[Stored items]

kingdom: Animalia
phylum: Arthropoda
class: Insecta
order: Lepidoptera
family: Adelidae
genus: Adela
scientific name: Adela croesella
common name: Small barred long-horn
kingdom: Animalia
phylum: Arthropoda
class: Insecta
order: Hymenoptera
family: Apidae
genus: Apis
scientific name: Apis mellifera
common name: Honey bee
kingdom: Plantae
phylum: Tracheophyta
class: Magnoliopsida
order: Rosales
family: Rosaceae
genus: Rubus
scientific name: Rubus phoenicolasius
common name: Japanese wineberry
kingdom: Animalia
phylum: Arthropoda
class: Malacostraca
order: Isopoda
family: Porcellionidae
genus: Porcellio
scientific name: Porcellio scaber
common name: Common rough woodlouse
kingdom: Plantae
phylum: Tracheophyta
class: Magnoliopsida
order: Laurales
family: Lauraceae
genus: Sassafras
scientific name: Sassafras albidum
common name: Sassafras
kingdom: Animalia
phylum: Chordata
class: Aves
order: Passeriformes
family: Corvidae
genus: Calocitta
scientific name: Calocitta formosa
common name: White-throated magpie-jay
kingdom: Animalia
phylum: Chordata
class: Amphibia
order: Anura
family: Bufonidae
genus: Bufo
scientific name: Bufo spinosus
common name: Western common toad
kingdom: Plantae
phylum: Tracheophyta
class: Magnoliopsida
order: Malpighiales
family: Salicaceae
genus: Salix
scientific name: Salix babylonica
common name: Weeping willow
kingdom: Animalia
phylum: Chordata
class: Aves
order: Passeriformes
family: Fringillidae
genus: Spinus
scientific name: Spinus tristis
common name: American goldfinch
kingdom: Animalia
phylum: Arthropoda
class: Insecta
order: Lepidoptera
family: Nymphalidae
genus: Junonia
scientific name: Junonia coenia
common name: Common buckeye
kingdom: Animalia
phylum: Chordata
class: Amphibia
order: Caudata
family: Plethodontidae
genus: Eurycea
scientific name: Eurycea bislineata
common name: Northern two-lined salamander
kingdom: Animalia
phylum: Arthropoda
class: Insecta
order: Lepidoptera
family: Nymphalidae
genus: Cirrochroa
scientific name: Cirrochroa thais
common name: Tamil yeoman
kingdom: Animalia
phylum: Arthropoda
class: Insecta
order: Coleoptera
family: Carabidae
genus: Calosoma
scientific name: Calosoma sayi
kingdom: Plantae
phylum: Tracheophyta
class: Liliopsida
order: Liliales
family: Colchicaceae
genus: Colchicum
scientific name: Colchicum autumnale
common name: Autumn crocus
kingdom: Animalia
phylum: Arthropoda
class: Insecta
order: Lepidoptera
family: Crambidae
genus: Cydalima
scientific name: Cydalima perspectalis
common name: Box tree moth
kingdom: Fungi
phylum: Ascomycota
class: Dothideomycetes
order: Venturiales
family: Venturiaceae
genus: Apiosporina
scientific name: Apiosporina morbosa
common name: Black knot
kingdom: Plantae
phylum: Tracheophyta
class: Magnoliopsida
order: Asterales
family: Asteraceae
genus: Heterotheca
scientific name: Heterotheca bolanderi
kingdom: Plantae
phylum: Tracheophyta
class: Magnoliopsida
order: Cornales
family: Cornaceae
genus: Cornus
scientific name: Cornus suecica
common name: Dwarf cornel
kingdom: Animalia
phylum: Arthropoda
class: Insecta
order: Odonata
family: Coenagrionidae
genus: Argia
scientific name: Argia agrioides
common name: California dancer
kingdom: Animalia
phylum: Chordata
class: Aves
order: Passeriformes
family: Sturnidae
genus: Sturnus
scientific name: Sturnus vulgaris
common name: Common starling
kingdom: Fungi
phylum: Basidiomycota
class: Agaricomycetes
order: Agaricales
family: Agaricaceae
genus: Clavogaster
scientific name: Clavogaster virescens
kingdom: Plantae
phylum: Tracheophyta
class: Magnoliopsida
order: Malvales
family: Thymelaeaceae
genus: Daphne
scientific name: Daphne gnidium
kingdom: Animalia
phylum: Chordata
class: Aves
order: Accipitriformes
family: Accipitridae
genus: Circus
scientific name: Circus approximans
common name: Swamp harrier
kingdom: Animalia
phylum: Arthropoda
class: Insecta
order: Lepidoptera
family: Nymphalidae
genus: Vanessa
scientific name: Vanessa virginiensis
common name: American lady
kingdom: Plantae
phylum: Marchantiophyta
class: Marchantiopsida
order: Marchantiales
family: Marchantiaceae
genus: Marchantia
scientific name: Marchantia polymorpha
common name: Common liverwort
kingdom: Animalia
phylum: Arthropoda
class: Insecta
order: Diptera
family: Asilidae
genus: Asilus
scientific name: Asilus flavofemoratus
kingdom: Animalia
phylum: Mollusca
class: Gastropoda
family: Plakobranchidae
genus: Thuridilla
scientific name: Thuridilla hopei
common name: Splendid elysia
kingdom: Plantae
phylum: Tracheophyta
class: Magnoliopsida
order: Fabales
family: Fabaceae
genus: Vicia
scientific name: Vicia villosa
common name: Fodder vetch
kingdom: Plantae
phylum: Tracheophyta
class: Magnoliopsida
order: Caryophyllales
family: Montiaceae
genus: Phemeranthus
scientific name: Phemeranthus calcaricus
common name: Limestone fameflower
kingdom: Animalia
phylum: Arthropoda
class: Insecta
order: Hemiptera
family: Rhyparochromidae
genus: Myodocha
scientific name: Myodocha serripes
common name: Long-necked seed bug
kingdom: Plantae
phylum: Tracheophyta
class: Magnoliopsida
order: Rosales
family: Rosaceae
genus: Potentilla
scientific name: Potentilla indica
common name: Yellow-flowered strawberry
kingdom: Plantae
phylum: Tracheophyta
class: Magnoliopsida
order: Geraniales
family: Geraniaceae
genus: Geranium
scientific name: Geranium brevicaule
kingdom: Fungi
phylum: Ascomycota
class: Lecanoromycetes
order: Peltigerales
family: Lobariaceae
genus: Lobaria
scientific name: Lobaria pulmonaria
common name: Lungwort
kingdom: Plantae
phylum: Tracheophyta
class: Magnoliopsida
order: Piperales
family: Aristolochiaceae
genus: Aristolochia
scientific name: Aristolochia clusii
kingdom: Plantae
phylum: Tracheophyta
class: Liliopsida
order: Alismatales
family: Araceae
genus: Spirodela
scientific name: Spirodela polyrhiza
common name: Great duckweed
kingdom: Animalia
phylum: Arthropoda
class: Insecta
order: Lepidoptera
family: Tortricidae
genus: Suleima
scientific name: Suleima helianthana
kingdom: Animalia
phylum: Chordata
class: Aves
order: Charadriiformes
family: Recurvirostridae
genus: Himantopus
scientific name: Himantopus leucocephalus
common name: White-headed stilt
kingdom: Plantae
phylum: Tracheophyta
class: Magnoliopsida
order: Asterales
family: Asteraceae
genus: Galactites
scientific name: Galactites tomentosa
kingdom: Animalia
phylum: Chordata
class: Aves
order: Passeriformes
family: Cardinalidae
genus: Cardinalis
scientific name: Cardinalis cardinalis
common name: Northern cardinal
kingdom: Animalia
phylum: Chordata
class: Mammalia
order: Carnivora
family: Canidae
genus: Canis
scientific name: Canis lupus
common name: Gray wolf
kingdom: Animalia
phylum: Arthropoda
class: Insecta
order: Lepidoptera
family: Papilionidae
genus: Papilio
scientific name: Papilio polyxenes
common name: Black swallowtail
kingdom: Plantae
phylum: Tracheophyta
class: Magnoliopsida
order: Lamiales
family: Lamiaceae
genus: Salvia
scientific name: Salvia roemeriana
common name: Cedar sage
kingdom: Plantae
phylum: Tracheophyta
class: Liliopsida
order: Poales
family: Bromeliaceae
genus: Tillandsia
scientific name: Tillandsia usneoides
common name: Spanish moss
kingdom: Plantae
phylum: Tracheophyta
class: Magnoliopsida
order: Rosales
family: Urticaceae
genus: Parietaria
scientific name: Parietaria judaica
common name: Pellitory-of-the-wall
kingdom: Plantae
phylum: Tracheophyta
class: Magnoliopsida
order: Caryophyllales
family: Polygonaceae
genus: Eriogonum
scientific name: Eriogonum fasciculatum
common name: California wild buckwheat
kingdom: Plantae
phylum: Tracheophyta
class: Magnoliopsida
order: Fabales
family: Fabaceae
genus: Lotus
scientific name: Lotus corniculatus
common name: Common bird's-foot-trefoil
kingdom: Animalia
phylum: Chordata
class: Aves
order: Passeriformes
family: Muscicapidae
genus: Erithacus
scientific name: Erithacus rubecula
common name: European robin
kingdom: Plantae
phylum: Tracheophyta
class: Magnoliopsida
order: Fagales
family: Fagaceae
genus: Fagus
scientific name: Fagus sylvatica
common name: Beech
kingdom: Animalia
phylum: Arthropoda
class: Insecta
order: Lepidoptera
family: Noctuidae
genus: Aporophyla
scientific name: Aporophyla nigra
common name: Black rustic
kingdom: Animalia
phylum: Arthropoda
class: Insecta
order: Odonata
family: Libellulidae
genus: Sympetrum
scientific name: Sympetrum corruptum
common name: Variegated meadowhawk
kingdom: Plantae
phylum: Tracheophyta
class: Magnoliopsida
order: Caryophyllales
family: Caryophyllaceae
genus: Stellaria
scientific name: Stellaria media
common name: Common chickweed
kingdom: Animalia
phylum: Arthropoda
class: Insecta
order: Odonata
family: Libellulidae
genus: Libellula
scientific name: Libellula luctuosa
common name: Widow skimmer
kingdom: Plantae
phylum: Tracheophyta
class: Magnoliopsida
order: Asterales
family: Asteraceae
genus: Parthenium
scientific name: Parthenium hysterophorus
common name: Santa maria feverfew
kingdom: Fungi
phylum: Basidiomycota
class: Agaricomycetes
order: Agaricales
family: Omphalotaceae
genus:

Aim> Recast the lines as a two-column CSV with the headers field and value, one row per line, each field quoted and any line breaks turned into spaces. Begin at the line that contains "genus: Myodocha" and stop after the line that contains "common name: Black swallowtail".

The reply>
field,value
"genus:","Myodocha"
"scientific name:","Myodocha serripes"
"common name:","Long-necked seed bug"
"kingdom:","Plantae"
"phylum:","Tracheophyta"
"class:","Magnoliopsida"
"order:","Rosales"
"family:","Rosaceae"
"genus:","Potentilla"
"scientific name:","Potentilla indica"
"common name:","Yellow-flowered strawberry"
"kingdom:","Plantae"
"phylum:","Tracheophyta"
"class:","Magnoliopsida"
"order:","Geraniales"
"family:","Geraniaceae"
"genus:","Geranium"
"scientific name:","Geranium brevicaule"
"kingdom:","Fungi"
"phylum:","Ascomycota"
"class:","Lecanoromycetes"
"order:","Peltigerales"
"family:","Lobariaceae"
"genus:","Lobaria"
"scientific name:","Lobaria pulmonaria"
"common name:","Lungwort"
"kingdom:","Plantae"
"phylum:","Tracheophyta"
"class:","Magnoliopsida"
"order:","Piperales"
"family:","Aristolochiaceae"
"genus:","Aristolochia"
"scientific name:","Aristolochia clusii"
"kingdom:","Plantae"
"phylum:","Tracheophyta"
"class:","Liliopsida"
"order:","Alismatales"
"family:","Araceae"
"genus:","Spirodela"
"scientific name:","Spirodela polyrhiza"
"common name:","Great duckweed"
"kingdom:","Animalia"
"phylum:","Arthropoda"
"class:","Insecta"
"order:","Lepidoptera"
"family:","Tortricidae"
"genus:","Suleima"
"scientific name:","Suleima helianthana"
"kingdom:","Animalia"
"phylum:","Chordata"
"class:","Aves"
"order:","Charadriiformes"
"family:","Recurvirostridae"
"genus:","Himantopus"
"scientific name:","Himantopus leucocephalus"
"common name:","White-headed stilt"
"kingdom:","Plantae"
"phylum:","Tracheophyta"
"class:","Magnoliopsida"
"order:","Asterales"
"family:","Asteraceae"
"genus:","Galactites"
"scientific name:","Galactites tomentosa"
"kingdom:","Animalia"
"phylum:","Chordata"
"class:","Aves"
"order:","Passeriformes"
"family:","Cardinalidae"
"genus:","Cardinalis"
"scientific name:","Cardinalis cardinalis"
"common name:","Northern cardinal"
"kingdom:","Animalia"
"phylum:","Chordata"
"class:","Mammalia"
"order:","Carnivora"
"family:","Canidae"
"genus:","Canis"
"scientific name:","Canis lupus"
"common name:","Gray wolf"
"kingdom:","Animalia"
"phylum:","Arthropoda"
"class:","Insecta"
"order:","Lepidoptera"
"family:","Papilionidae"
"genus:","Papilio"
"scientific name:","Papilio polyxenes"
"common name:","Black swallowtail"